**TASK GOAL:** When you copy the entries, match them exactly and omit the pictures.

(Stored data entries)
.....

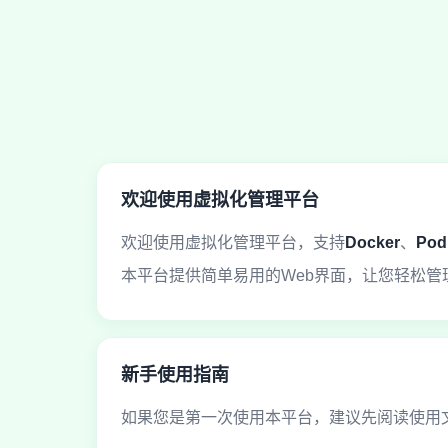
欢迎使用虚拟化管理平台
欢迎使用虚拟化管理平台，支持
Docker
、
Pod
本平台提供简单易用的Web界面，让您轻松管
新手使用指南
如果您是第一次使用本平台，建议先阅读使用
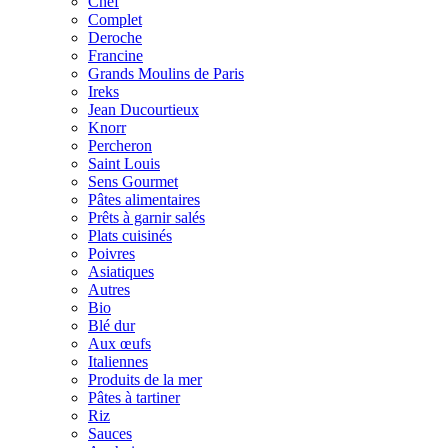
Chef
Complet
Deroche
Francine
Grands Moulins de Paris
Ireks
Jean Ducourtieux
Knorr
Percheron
Saint Louis
Sens Gourmet
Pâtes alimentaires
Prêts à garnir salés
Plats cuisinés
Poivres
Asiatiques
Autres
Bio
Blé dur
Aux œufs
Italiennes
Produits de la mer
Pâtes à tartiner
Riz
Sauces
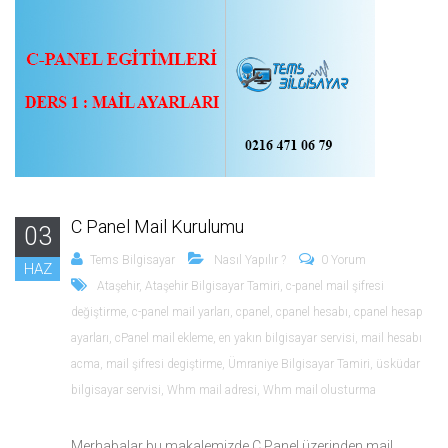
C Panel Mail Kurulumu
03
Tems Bilgisayar
Nasıl Yapılır ?
0 Yorum
HAZ
Ataşehir
,
Ataşehir Bilgisayar Tamiri
,
c-panel mail şifresi
değiştirme
,
c-panel mail yarları
,
cpanel
,
cpanel hesabı
,
cpanel hesap
ayarları
,
cPanel mail ekleme
,
en yakın bilgisayar servisi
,
mail hesabı
acma
,
mail şifresi degiştirme
,
Ümraniye Bilgisayar Tamiri
,
üsküdar
bilgisayar servisi
,
Whm mail adresi
,
Whm mail olusturma
Merhabalar bu makalemizde C Panel üzerinden mail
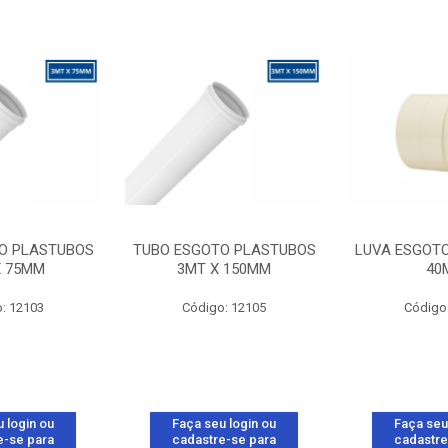
O PLASTUBOS
TUBO ESGOTO PLASTUBOS
LUVA ESGOT
X 75MM
3MT X 150MM
40
: 12103
Código: 12105
Código
 login ou
Faça seu login ou
Faça seu
e-se para
cadastre-se para
cadastre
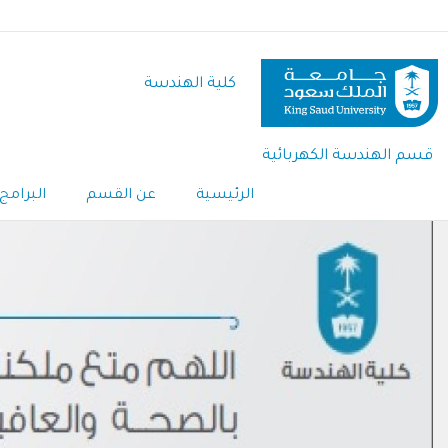
تجاوز
إلى
المحتوى
كلية الهندسة
الرئيسي
قسم الهندسة الكهربائية
الرئيسية
عن القسم
البرامج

.....

**ANSWER FOR THE TASK:**
欢迎使用虚拟化管理平台
欢迎使用虚拟化管理平台，支持
Docker
、
Pod
本平台提供简单易用的Web界面，让您轻松管
新手使用指南
如果您是第一次使用本平台，建议先阅读使用
Chef
Complet
Deroche
Francine
Grands Moulins de Paris
Ireks
Jean Ducourtieux
Knorr
Percheron
Saint Louis
Sens Gourmet
Pâtes alimentaires
Prêts à garnir salés
Plats cuisinés
Poivres
Asiatiques
Autres
Bio
Blé dur
Aux œufs
Italiennes
Produits de la mer
Pâtes à tartiner
Riz
Sauces
C Panel Mail Kurulumu
03
Tems Bilgisayar
Nasıl Yapılır ?
0 Yorum
HAZ
Ataşehir
,
Ataşehir Bilgisayar Tamiri
,
c-panel mail şifresi
değiştirme
,
c-panel mail yarları
,
cpanel
,
cpanel hesabı
,
cpanel hesap
ayarları
,
cPanel mail ekleme
,
en yakın bilgisayar servisi
,
mail hesabı
acma
,
mail şifresi degiştirme
,
Ümraniye Bilgisayar Tamiri
,
üsküdar
bilgisayar servisi
,
Whm mail adresi
,
Whm mail olusturma
Merhabalar bu makalemizde C Panel üzerinden mail
O PLASTUBOS
TUBO ESGOTO PLASTUBOS
LUVA ESGOT
X 75MM
3MT X 150MM
40
: 12103
Código: 12105
Código
 login ou
Faça seu login ou
Faça seu
e-se para
cadastre-se para
cadastre
تجاوز
إلى
المحتوى
كلية الهندسة
الرئيسي
قسم الهندسة الكهربائية
الرئيسية
عن القسم
البرامج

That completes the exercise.